4. Exemples Concrets d’Innovations Biomimétiques

  • Militaire :
    Camouflages inspirés du vivant (WW1), formation en V des avions (WW2).

  • Aéronautique :
    Projet « fello’fly » d’Airbus, reproduisant le vol en V pour réduire de 5 à 10 % la consommation de kérosène.

  • Capteurs optiques :
    Inspirés de la fourmi du désert, utilisant la polarisation de la lumière pour la navigation (ISM).

  • Cosmétiques :
    L’Oréal, avec des solutions bio-inspirées pour la protection UV et l’économie d’eau.

  • Agriculture :
    Le groupe M2i développe des phéromones pour lutter contre les espèces invasives sans pesticides.

  • Énergie :
    L’INRAE/LBE étudie les microbiotes des termites et vaches pour améliorer les rendements des méthaniseurs.

  • Environnement marin :
    Projet OASICE de RTE : suivi des impacts des câbles sous-marins via l’étude des coquilles Saint-Jacques, dont les stries indiquent le stress environnemental.
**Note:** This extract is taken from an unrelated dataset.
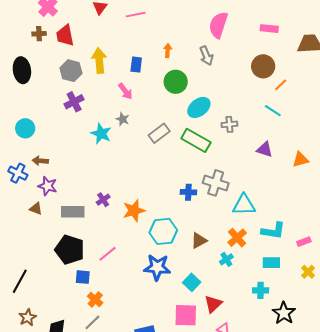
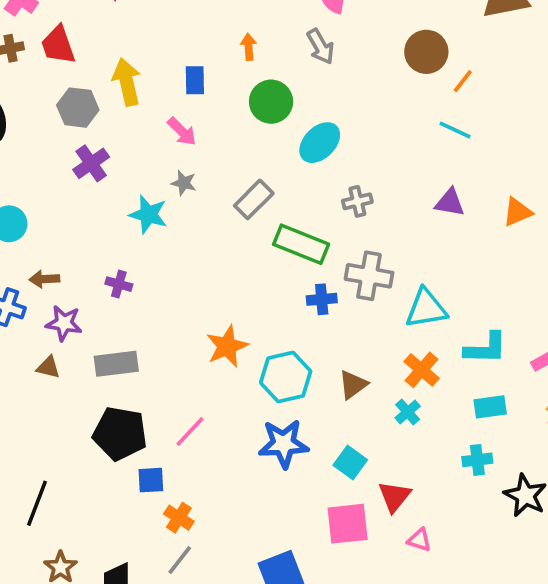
gray cross: (229, 124) -> (357, 201), moved
green rectangle: (196, 140) -> (301, 244), moved
purple cross: (103, 200) -> (119, 284), moved, turned -32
5. Vers un Biomimétisme Durable et Éthique

Pour éviter le greenwashing, le biomimétisme doit respecter des critères éthiques et environnementaux :

  • Conformité à la norme ISO 18458:2015
  • Analyse de Cycle de Vie (ACV) rigoureuse
  • Objectif affirmé de protection de la biodiversité (p.3)

:backhand_index_pointing_right: Le biomimétisme est aussi un levier de sensibilisation auprès des entreprises, les amenant à considérer la biodiversité comme une ressource stratégique et un bien commun.


6. Recommandations Clés pour Accélérer le Développement du Biomimétisme en France

Le document propose 10 recommandations majeures :

  1. Organiser des Assises nationales du biomimétisme, sous l’égide de plusieurs ministères (Écologie, Mer, Agriculture, Enseignement supérieur, Économie).
  2. Mettre en avant la biodiversité marine et ultra-marine, notamment pendant la présidence française de l’UE.
  3. Élaborer une feuille de route pour la filière biomimétisme, avec des actions à court et moyen terme.
  4. Nommer des référents Biomimétisme dans les départements Innovation de chaque ministère concerné.
  5. Créer une charte nationale du biomimétisme, engageant tous les acteurs de la filière.
  6. Mettre en place un label biomimétisme, valorisant les entreprises engagées dans une démarche éthique.
  7. Soutenir la recherche fondamentale en biologie et écologie, et mieux exploiter les collections naturalistes.
  8. Encourager la formation pluridisciplinaire, y compris via la certification de formations continues.
  9. Réaliser un inventaire des projets bio-inspirés, en les référençant dans les appels à projets.
  10. Renforcer les partenariats franco-allemands, avec la perspective de créer une structure européenne dédiée.

Conclusion

Le biomimétisme apparaît comme une voie prometteuse et durable pour relever les défis technologiques et environnementaux d’aujourd’hui.
Il contribue aussi à renforcer notre lien avec la nature et à mieux protéger la biodiversité, source inépuisable d’inspiration.